Copy the entries exactly. Leave nothing out and add nothing.

> [Available data]:
===

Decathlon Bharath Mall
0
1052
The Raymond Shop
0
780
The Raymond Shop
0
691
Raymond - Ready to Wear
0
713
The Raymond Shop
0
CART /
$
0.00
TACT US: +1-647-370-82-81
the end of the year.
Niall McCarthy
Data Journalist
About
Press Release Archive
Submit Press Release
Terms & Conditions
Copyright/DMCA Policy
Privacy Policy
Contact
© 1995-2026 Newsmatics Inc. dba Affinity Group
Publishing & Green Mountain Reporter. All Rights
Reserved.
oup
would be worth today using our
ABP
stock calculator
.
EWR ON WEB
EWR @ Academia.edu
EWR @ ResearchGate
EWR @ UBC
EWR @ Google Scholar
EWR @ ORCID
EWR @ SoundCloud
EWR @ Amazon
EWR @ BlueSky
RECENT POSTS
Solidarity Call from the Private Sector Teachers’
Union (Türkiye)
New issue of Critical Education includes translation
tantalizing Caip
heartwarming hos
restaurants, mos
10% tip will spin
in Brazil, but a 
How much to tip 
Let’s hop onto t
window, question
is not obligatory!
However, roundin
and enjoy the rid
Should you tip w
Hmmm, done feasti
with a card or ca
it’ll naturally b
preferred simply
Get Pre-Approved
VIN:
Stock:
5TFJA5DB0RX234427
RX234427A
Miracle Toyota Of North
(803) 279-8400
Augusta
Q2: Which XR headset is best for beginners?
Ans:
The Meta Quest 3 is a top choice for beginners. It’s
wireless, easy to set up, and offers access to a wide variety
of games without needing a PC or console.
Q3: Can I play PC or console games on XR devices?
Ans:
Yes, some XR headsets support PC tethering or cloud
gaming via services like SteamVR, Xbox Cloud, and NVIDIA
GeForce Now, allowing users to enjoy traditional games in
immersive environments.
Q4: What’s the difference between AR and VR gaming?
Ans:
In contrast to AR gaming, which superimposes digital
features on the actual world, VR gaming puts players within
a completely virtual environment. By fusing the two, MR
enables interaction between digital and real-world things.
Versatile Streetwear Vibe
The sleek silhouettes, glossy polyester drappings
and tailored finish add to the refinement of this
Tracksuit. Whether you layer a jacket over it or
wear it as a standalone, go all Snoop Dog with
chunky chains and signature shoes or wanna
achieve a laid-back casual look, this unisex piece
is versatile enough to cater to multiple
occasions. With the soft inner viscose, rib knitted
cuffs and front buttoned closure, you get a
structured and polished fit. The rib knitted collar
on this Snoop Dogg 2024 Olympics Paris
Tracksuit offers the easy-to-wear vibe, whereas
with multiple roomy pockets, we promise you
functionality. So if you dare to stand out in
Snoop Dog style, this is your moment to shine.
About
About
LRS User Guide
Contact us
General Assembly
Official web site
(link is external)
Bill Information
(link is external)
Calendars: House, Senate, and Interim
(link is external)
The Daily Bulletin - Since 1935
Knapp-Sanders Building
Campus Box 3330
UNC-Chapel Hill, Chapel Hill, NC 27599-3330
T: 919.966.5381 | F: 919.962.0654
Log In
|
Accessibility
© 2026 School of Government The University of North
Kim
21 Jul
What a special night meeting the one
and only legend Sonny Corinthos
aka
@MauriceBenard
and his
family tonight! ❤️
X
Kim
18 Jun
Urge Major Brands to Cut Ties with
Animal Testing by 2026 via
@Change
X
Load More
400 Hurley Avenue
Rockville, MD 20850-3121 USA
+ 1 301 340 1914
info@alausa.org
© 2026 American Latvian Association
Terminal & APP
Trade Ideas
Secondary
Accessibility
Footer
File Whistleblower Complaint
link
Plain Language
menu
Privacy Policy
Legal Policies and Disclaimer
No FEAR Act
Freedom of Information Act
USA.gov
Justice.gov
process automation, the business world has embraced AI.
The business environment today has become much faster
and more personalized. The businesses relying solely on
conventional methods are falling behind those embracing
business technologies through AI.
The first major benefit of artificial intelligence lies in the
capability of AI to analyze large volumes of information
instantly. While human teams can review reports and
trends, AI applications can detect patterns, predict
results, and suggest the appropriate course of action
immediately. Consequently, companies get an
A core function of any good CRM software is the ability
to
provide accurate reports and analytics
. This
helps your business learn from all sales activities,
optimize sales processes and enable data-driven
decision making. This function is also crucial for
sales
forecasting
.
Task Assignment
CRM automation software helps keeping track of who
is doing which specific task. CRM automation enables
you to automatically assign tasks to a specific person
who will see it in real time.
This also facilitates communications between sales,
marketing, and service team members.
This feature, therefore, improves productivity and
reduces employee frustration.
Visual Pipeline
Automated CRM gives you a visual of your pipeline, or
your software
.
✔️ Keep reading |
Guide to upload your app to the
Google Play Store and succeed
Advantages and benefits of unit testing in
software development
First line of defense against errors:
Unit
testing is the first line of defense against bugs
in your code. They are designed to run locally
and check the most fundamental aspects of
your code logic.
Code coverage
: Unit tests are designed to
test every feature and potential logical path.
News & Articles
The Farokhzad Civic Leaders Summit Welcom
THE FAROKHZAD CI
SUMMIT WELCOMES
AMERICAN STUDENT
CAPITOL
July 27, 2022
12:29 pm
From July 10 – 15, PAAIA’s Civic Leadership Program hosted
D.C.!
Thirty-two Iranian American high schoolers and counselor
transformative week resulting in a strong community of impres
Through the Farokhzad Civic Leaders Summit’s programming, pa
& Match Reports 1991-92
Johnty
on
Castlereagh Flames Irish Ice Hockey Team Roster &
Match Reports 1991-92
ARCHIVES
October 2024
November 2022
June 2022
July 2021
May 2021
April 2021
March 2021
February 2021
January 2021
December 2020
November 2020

===

> [Answer box]:
Decathlon Bharath Mall
0
1052
The Raymond Shop
0
780
The Raymond Shop
0
691
Raymond - Ready to Wear
0
713
The Raymond Shop
0
CART /
$
0.00
TACT US: +1-647-370-82-81
the end of the year.
Niall McCarthy
Data Journalist
About
Press Release Archive
Submit Press Release
Terms & Conditions
Copyright/DMCA Policy
Privacy Policy
Contact
© 1995-2026 Newsmatics Inc. dba Affinity Group
Publishing & Green Mountain Reporter. All Rights
Reserved.
oup
would be worth today using our
ABP
stock calculator
.
EWR ON WEB
EWR @ Academia.edu
EWR @ ResearchGate
EWR @ UBC
EWR @ Google Scholar
EWR @ ORCID
EWR @ SoundCloud
EWR @ Amazon
EWR @ BlueSky
RECENT POSTS
Solidarity Call from the Private Sector Teachers’
Union (Türkiye)
New issue of Critical Education includes translation
tantalizing Caip
heartwarming hos
restaurants, mos
10% tip will spin
in Brazil, but a 
How much to tip 
Let’s hop onto t
window, question
is not obligatory!
However, roundin
and enjoy the rid
Should you tip w
Hmmm, done feasti
with a card or ca
it’ll naturally b
preferred simply
Get Pre-Approved
VIN:
Stock:
5TFJA5DB0RX234427
RX234427A
Miracle Toyota Of North
(803) 279-8400
Augusta
Q2: Which XR headset is best for beginners?
Ans:
The Meta Quest 3 is a top choice for beginners. It’s
wireless, easy to set up, and offers access to a wide variety
of games without needing a PC or console.
Q3: Can I play PC or console games on XR devices?
Ans:
Yes, some XR headsets support PC tethering or cloud
gaming via services like SteamVR, Xbox Cloud, and NVIDIA
GeForce Now, allowing users to enjoy traditional games in
immersive environments.
Q4: What’s the difference between AR and VR gaming?
Ans:
In contrast to AR gaming, which superimposes digital
features on the actual world, VR gaming puts players within
a completely virtual environment. By fusing the two, MR
enables interaction between digital and real-world things.
Versatile Streetwear Vibe
The sleek silhouettes, glossy polyester drappings
and tailored finish add to the refinement of this
Tracksuit. Whether you layer a jacket over it or
wear it as a standalone, go all Snoop Dog with
chunky chains and signature shoes or wanna
achieve a laid-back casual look, this unisex piece
is versatile enough to cater to multiple
occasions. With the soft inner viscose, rib knitted
cuffs and front buttoned closure, you get a
structured and polished fit. The rib knitted collar
on this Snoop Dogg 2024 Olympics Paris
Tracksuit offers the easy-to-wear vibe, whereas
with multiple roomy pockets, we promise you
functionality. So if you dare to stand out in
Snoop Dog style, this is your moment to shine.
About
About
LRS User Guide
Contact us
General Assembly
Official web site
(link is external)
Bill Information
(link is external)
Calendars: House, Senate, and Interim
(link is external)
The Daily Bulletin - Since 1935
Knapp-Sanders Building
Campus Box 3330
UNC-Chapel Hill, Chapel Hill, NC 27599-3330
T: 919.966.5381 | F: 919.962.0654
Log In
|
Accessibility
© 2026 School of Government The University of North
Kim
21 Jul
What a special night meeting the one
and only legend Sonny Corinthos
aka
@MauriceBenard
and his
family tonight! ❤️
X
Kim
18 Jun
Urge Major Brands to Cut Ties with
Animal Testing by 2026 via
@Change
X
Load More
400 Hurley Avenue
Rockville, MD 20850-3121 USA
+ 1 301 340 1914
info@alausa.org
© 2026 American Latvian Association
Terminal & APP
Trade Ideas
Secondary
Accessibility
Footer
File Whistleblower Complaint
link
Plain Language
menu
Privacy Policy
Legal Policies and Disclaimer
No FEAR Act
Freedom of Information Act
USA.gov
Justice.gov
process automation, the business world has embraced AI.
The business environment today has become much faster
and more personalized. The businesses relying solely on
conventional methods are falling behind those embracing
business technologies through AI.
The first major benefit of artificial intelligence lies in the
capability of AI to analyze large volumes of information
instantly. While human teams can review reports and
trends, AI applications can detect patterns, predict
results, and suggest the appropriate course of action
immediately. Consequently, companies get an
A core function of any good CRM software is the ability
to
provide accurate reports and analytics
. This
helps your business learn from all sales activities,
optimize sales processes and enable data-driven
decision making. This function is also crucial for
sales
forecasting
.
Task Assignment
CRM automation software helps keeping track of who
is doing which specific task. CRM automation enables
you to automatically assign tasks to a specific person
who will see it in real time.
This also facilitates communications between sales,
marketing, and service team members.
This feature, therefore, improves productivity and
reduces employee frustration.
Visual Pipeline
Automated CRM gives you a visual of your pipeline, or
your software
.
✔️ Keep reading |
Guide to upload your app to the
Google Play Store and succeed
Advantages and benefits of unit testing in
software development
First line of defense against errors:
Unit
testing is the first line of defense against bugs
in your code. They are designed to run locally
and check the most fundamental aspects of
your code logic.
Code coverage
: Unit tests are designed to
test every feature and potential logical path.
News & Articles
The Farokhzad Civic Leaders Summit Welcom
THE FAROKHZAD CI
SUMMIT WELCOMES
AMERICAN STUDENT
CAPITOL
July 27, 2022
12:29 pm
From July 10 – 15, PAAIA’s Civic Leadership Program hosted
D.C.!
Thirty-two Iranian American high schoolers and counselor
transformative week resulting in a strong community of impres
Through the Farokhzad Civic Leaders Summit’s programming, pa
& Match Reports 1991-92
Johnty
on
Castlereagh Flames Irish Ice Hockey Team Roster &
Match Reports 1991-92
ARCHIVES
October 2024
November 2022
June 2022
July 2021
May 2021
April 2021
March 2021
February 2021
January 2021
December 2020
November 2020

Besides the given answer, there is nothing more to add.